A Lei CLARITY foi criada para resolver esse problema. A legislação proposta estabeleceria um arcabouço mais claro para ativos digitais e dividiria as responsabilidades regulatórias entre a SEC e a CFTC. Em termos simples, o objetivo é deixar mais claro quando um ativo cripto se enquadra nas regras de valores mobiliários e quando deve ser tratado como uma commodity digital.
Essa clareza poderia importar significativamente para investidores institucionais. Grandes gestores de ativos, bancos, corporações e empresas financeiras tradicionais geralmente operam sob exigências rígidas de conformidade. Quando as regulamentações são incertas, entrar em um novo mercado fica mais difícil e potencialmente mais caro.
Regras mais claras poderiam reduzir parte dessa incerteza. Isso não faria com que as instituições automaticamente despejassem dinheiro em cripto, mas poderia tornar os ativos digitais mais fáceis para que firmas financeiras tradicionais os avaliem, desenvolvam produtos ao redor e, potencialmente, os incluam em suas estratégias mais amplas.
O mercado já está prestando muita atenção aos desenvolvimentos regulatórios. O Bitcoin recentemente disparou em direção a US$ 80.000 junto com maior demanda institucional, recompra de posições vendidas (short covering), fatores macroeconômicos e crescente otimismo sobre a regulamentação de cripto nos EUA. O impulso regulatório em torno do CLARITY Act tem sido citado como um dos fatores que sustentam o sentimento.
O potencial impacto também vai além do Bitcoin.
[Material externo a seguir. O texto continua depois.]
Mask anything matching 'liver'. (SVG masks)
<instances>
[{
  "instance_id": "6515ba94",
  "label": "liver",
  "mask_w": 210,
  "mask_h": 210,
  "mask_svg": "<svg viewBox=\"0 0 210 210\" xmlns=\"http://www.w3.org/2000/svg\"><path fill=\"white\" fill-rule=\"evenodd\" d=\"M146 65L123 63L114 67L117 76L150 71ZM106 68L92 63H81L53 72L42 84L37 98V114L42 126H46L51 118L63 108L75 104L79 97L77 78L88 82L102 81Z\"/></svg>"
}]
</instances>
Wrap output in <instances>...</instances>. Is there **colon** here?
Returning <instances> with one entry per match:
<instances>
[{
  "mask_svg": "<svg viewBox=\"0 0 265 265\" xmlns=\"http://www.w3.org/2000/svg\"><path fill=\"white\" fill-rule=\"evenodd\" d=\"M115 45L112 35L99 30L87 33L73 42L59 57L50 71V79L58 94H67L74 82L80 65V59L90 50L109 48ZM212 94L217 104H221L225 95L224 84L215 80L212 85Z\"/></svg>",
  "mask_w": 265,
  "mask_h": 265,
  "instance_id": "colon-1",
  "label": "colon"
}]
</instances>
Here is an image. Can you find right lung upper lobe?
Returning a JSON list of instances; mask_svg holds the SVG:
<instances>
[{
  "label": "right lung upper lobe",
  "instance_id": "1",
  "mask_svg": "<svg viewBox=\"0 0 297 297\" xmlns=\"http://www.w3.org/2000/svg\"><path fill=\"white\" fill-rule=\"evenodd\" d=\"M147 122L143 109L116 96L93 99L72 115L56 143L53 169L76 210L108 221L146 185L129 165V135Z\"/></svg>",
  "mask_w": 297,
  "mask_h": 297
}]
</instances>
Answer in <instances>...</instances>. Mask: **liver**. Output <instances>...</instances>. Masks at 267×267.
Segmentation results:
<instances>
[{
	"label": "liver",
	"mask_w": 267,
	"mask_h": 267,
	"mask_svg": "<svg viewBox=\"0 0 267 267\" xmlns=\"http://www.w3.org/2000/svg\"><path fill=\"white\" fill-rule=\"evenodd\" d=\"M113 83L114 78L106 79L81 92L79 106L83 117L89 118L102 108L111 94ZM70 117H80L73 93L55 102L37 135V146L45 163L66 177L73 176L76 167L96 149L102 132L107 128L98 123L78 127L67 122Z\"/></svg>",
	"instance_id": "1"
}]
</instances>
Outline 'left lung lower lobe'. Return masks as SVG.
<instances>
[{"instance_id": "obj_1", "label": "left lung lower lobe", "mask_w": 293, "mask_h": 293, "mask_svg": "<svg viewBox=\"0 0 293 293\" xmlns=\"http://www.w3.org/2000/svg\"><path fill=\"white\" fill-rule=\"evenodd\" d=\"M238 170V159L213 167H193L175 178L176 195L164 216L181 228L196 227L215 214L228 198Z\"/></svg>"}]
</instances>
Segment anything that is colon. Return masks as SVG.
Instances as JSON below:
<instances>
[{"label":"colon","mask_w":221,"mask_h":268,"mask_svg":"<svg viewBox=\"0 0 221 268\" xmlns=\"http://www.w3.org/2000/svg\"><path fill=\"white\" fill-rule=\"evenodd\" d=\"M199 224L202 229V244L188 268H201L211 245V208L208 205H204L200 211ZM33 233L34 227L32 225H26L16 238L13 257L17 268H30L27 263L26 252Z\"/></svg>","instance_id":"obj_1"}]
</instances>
Corretoras, emissores de tokens, empresas de custódia, companhias de tokenização e outros provedores de infraestrutura de cripto poderiam se beneficiar de saber com mais clareza qual regulador supervisiona suas atividades e quais requisitos devem seguir.
Isso também poderia ajudar a fortalecer a conexão entre as finanças tradicionais e a tecnologia blockchain. Se as instituições tiverem limites legais mais claros, áreas como ativos tokenizados, custódia institucional, infraestrutura para negociação de cripto e produtos financeiros baseados em blockchain poderiam se tornar mais fáceis de desenvolver em escala.
No entanto, a história ainda não terminou. O CLARITY Act enfrentou atrasos no Senado, e discordâncias permanecem sobre partes do arcabouço proposto. Enquanto isso, reguladores dos EUA estão avançando com suas próprias regras relacionadas a cripto, mas as normas das agências podem não oferecer a mesma certeza de longo prazo que uma legislação aprovada pelo Congresso.
Há outro ponto importante: clareza regulatória não significa que toda criptomoeda vá se beneficiar. Regras mais fortes poderiam até aumentar a pressão sobre projetos que não conseguem atender exigências de divulgação, conformidade ou descentralização. Nesse sentido, a regulação poderia separar projetos mais fortes de mais fracos, em vez de elevar igualmente todo o mercado.
Para investidores de cripto, isso torna o CLARITY Act muito maior do que apenas uma manchete. A pergunta real é se os Estados Unidos estão caminhando para um ambiente regulatório no qual grandes instituições financeiras possam participar de ativos digitais com mais confiança.
Se isso acontecer, a adoção institucional poderia se tornar uma força de longo prazo para a indústria. Mas, até que a legislação supere suas barreiras políticas restantes, o mercado está negociando parcialmente com base em expectativas, e não em certeza.
A próxima etapa do CLARITY Act poderia, portanto, ser um dos desenvolvimentos regulatórios mais importantes nos EUA para observar no segmento cripto. Regras claras, por si só, não garantem preços mais altos, mas poderiam remover uma das maiores barreiras que manteve o capital tradicional cauteloso em relação ao mercado de cripto.